» **Task goal**: Repeat every line of the data exactly, but not the pictures.

[Stored data entries]
*** Begin section ***
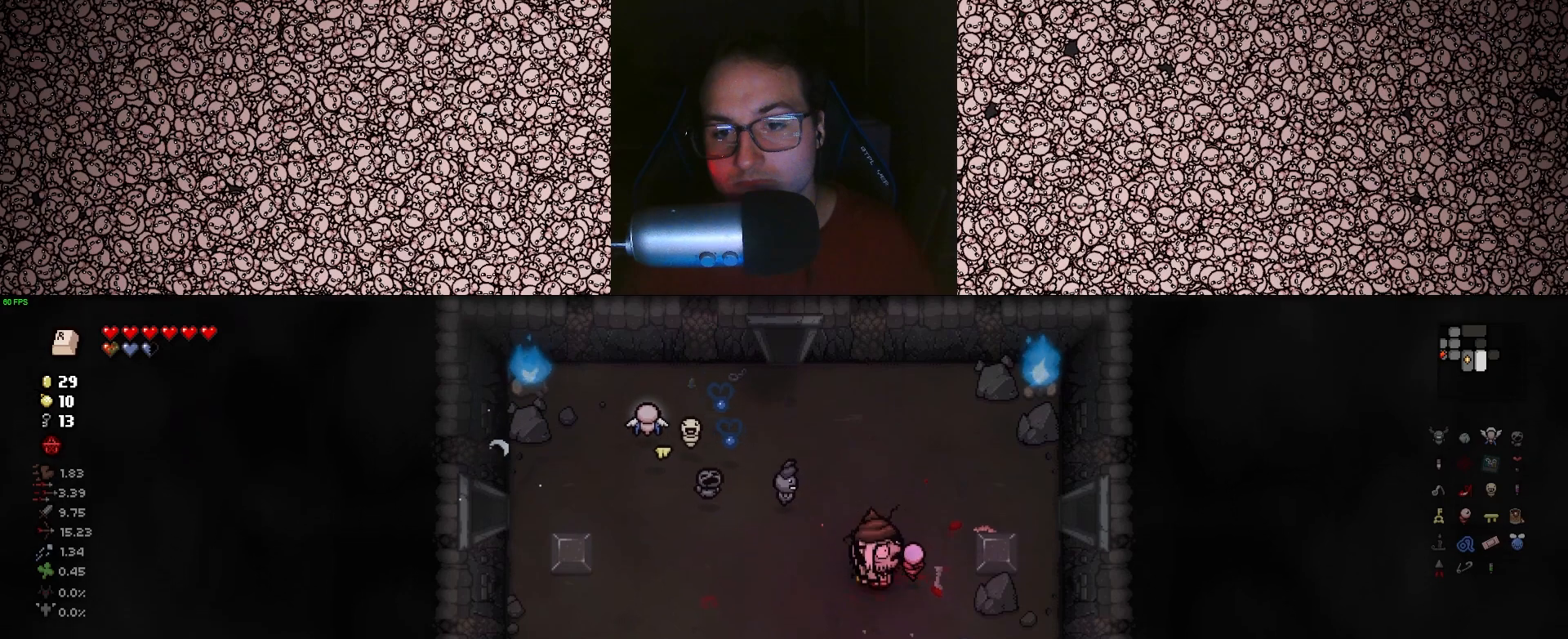
{"keys": ["w"], "events": [[400, "w", "down"], [433, "d", "up"]]}
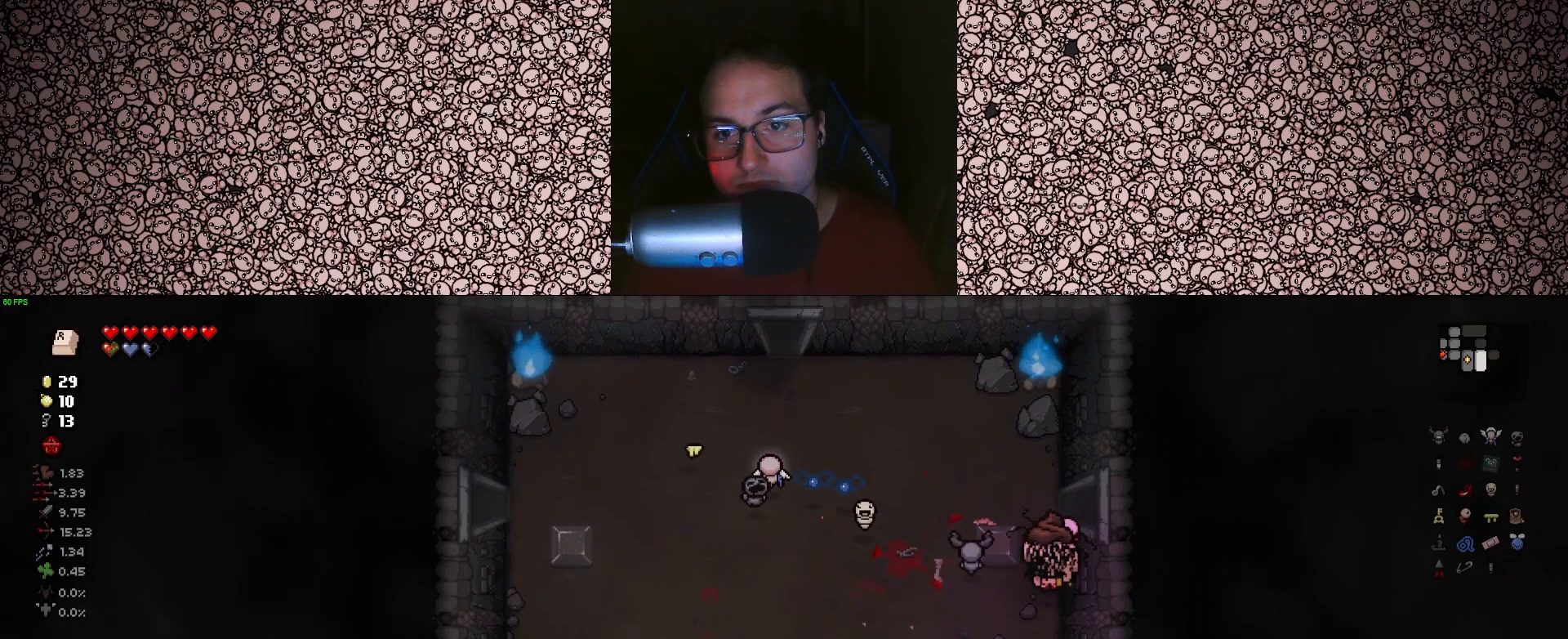
{"keys": ["d"], "events": [[133, "d", "down"], [216, "w", "up"]]}
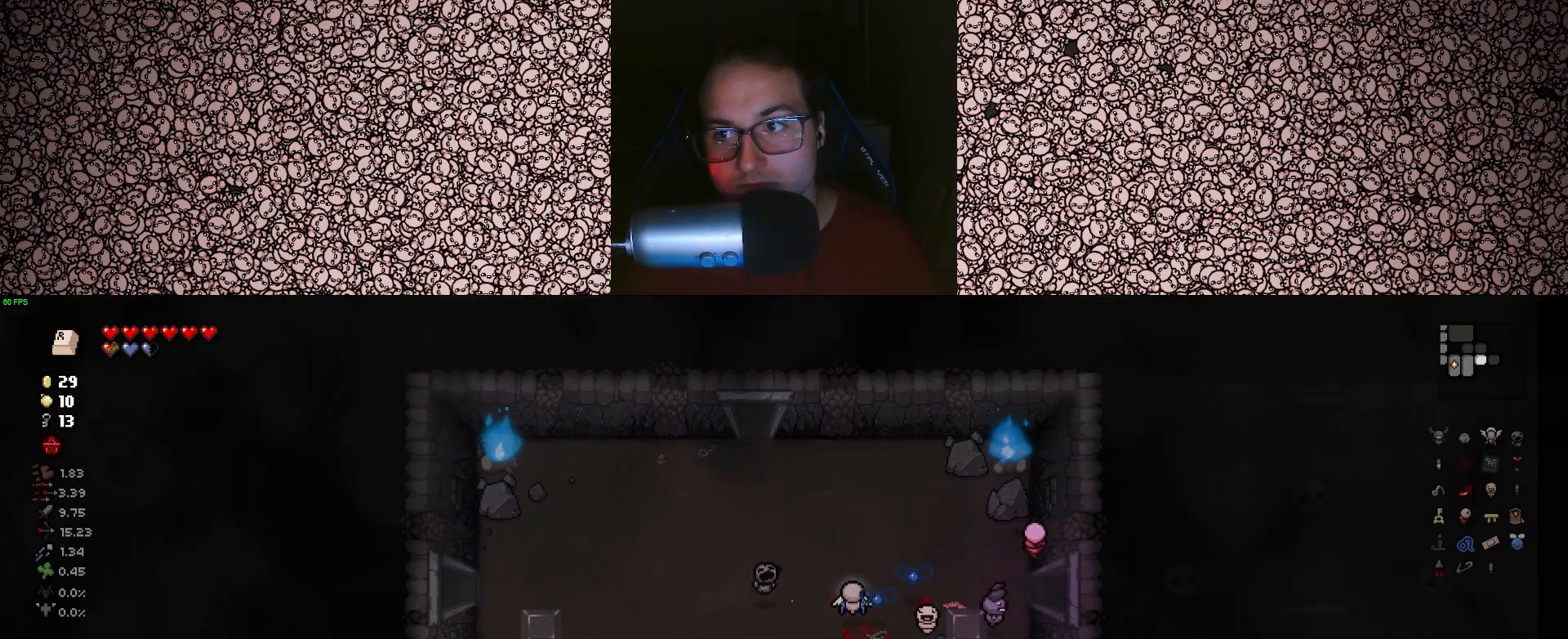
{"keys": ["right"], "events": [[233, "right", "down"], [250, "d", "up"]]}
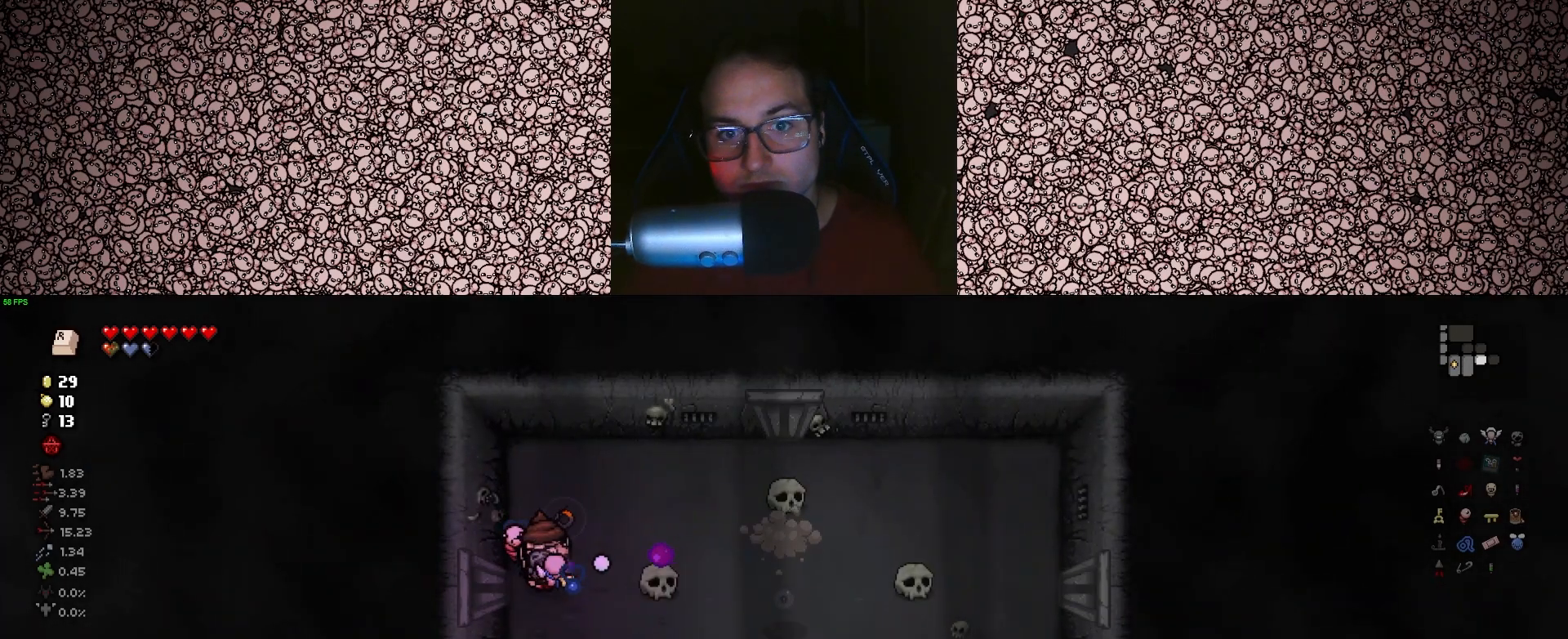
{"keys": ["d", "right", "s"], "events": [[300, "d", "down"], [333, "s", "down"], [383, "s", "up"], [483, "s", "down"]]}
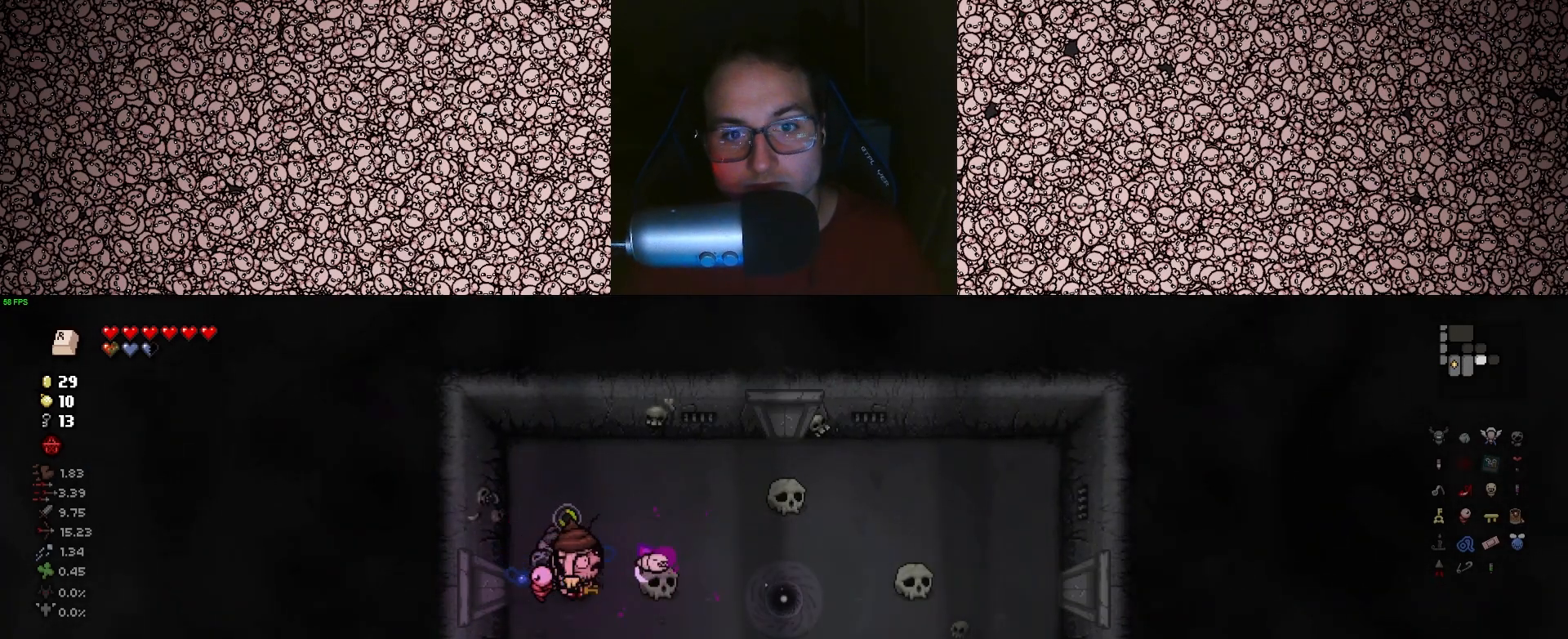
{"keys": ["right"], "events": [[50, "d", "up"], [83, "s", "up"], [250, "a", "down"], [316, "a", "up"]]}
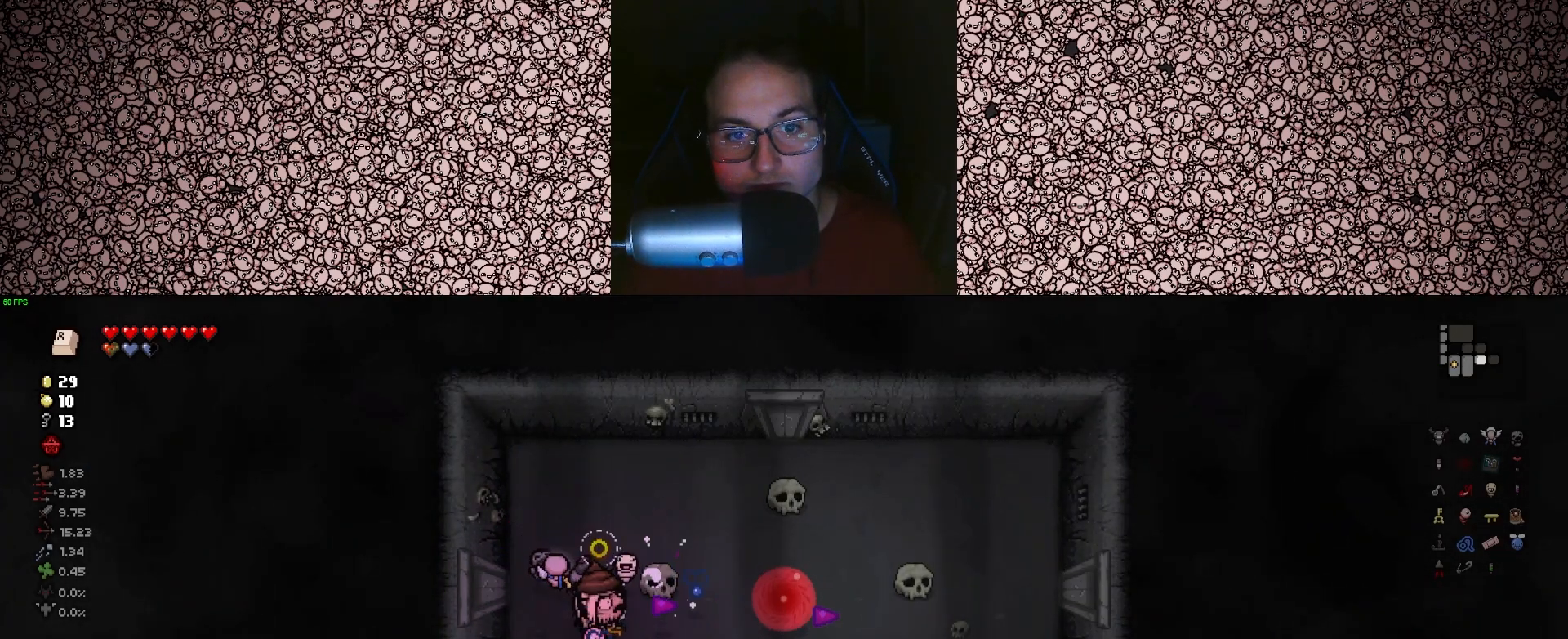
{"keys": [], "events": [[100, "a", "down"], [200, "a", "up"], [450, "right", "up"]]}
*** End section ***
» **Result for this task**:
{"keys": ["w"], "events": [[400, "w", "down"], [433, "d", "up"]]}
{"keys": ["d"], "events": [[133, "d", "down"], [216, "w", "up"]]}
{"keys": ["right"], "events": [[233, "right", "down"], [250, "d", "up"]]}
{"keys": ["d", "right", "s"], "events": [[300, "d", "down"], [333, "s", "down"], [383, "s", "up"], [483, "s", "down"]]}
{"keys": ["right"], "events": [[50, "d", "up"], [83, "s", "up"], [250, "a", "down"], [316, "a", "up"]]}
{"keys": [], "events": [[100, "a", "down"], [200, "a", "up"], [450, "right", "up"]]}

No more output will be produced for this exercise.